Thursday, May 15, 2008

What is Hip Hop Music?




Hip hop music is a kind of music typically consisting of a rhythmic style of speaking called rap over background of beats performed on a turntable by a Disc Jockey also known as a DJ. Hip hop music is part of hip hop culture, which started in New York City in the 1970s, mainly among African Americans and Latinos (two other elements are break dancing and graffiti art). The word rap is sometimes used similar with hip hop music, though it originally referred only to rapping itself.
Rapping also referred to as MCing or emceeing, which is a vocal style in which the performer speaks rhythmically and in rhyme, generally to a beat. Beats are usually sampled from parts of other songs by a DJ, though synthesizers drum machines, and live bands are also used, especially in newer music.

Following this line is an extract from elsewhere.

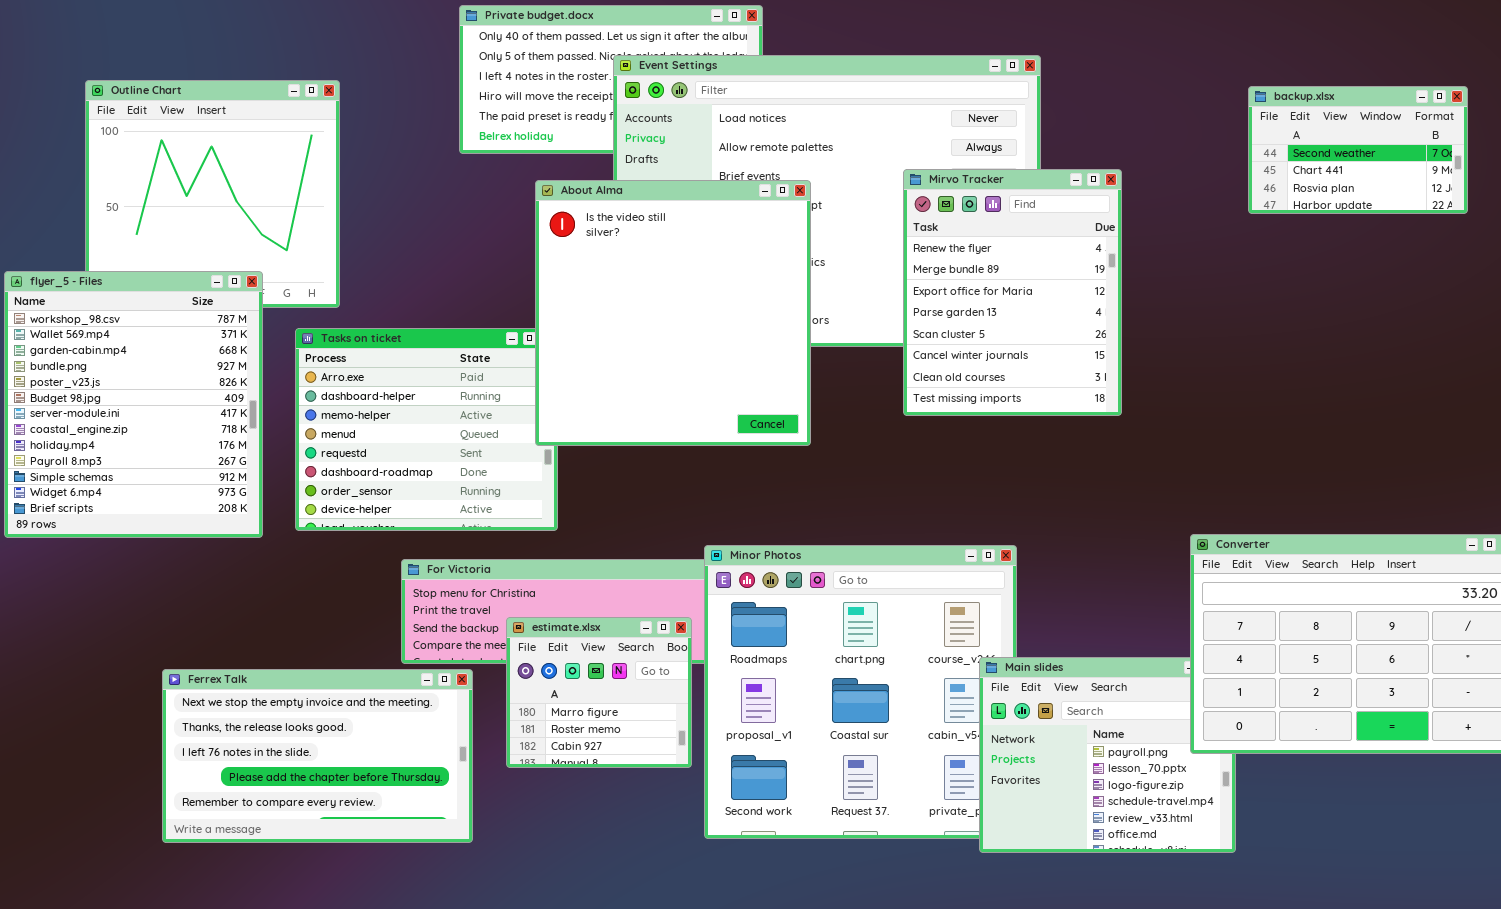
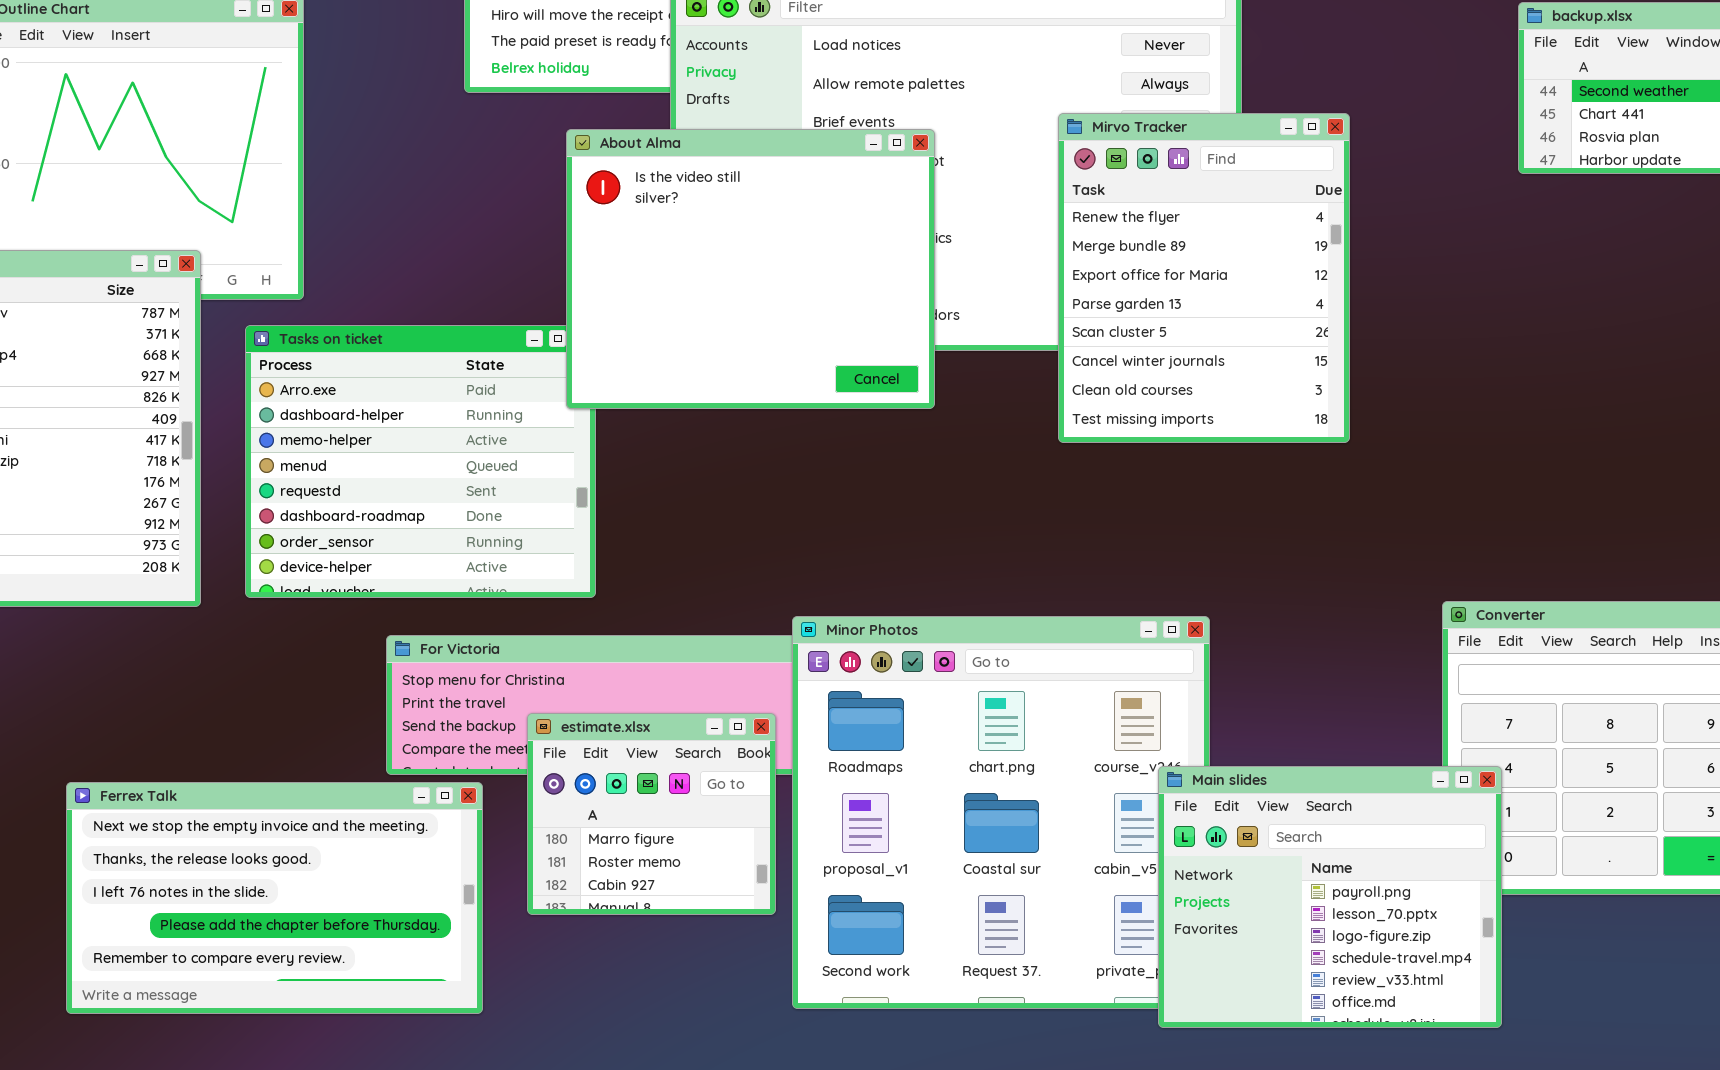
About Alma: [535,180,811,446] -> [566,129,935,409], resized
Main slides: [979,657,1236,853] -> [1158,766,1502,1028], raised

Rappers may perform poetry which they have written ahead of time, or make-up rhymes on the spot. Though rap is usually important components of hip hop music, DJs sometimes perform and record alone, and many instrumental acts are also defined as hip hop.
Hip hop arose in New York City when DJs began isolating the drumming break from disco or funk songs for audiences to dance to. The role of the MC was originally to introduce the DJ and the music, and to keep the audience excited. The MC would talk between songs giving exhortations to dance, greetings to audience members jokes and anecdotes. Sooner or later, this practice became more stylized, and came to be known as rapping. By 1979, hip hop had become a commercially recorded music genre, and began to enter the American mainstream. It also began its spread across the world. In the 1990s, a form called “gangsta rap” became a major part of American Music causing major conflict over lyrics which were perceived by some as promoting violence, promiscuity, drug use and misogyny. By the beginning of the 2000s, hip hop became a staple of popular music charts and is now performed in widely varying styles around the world.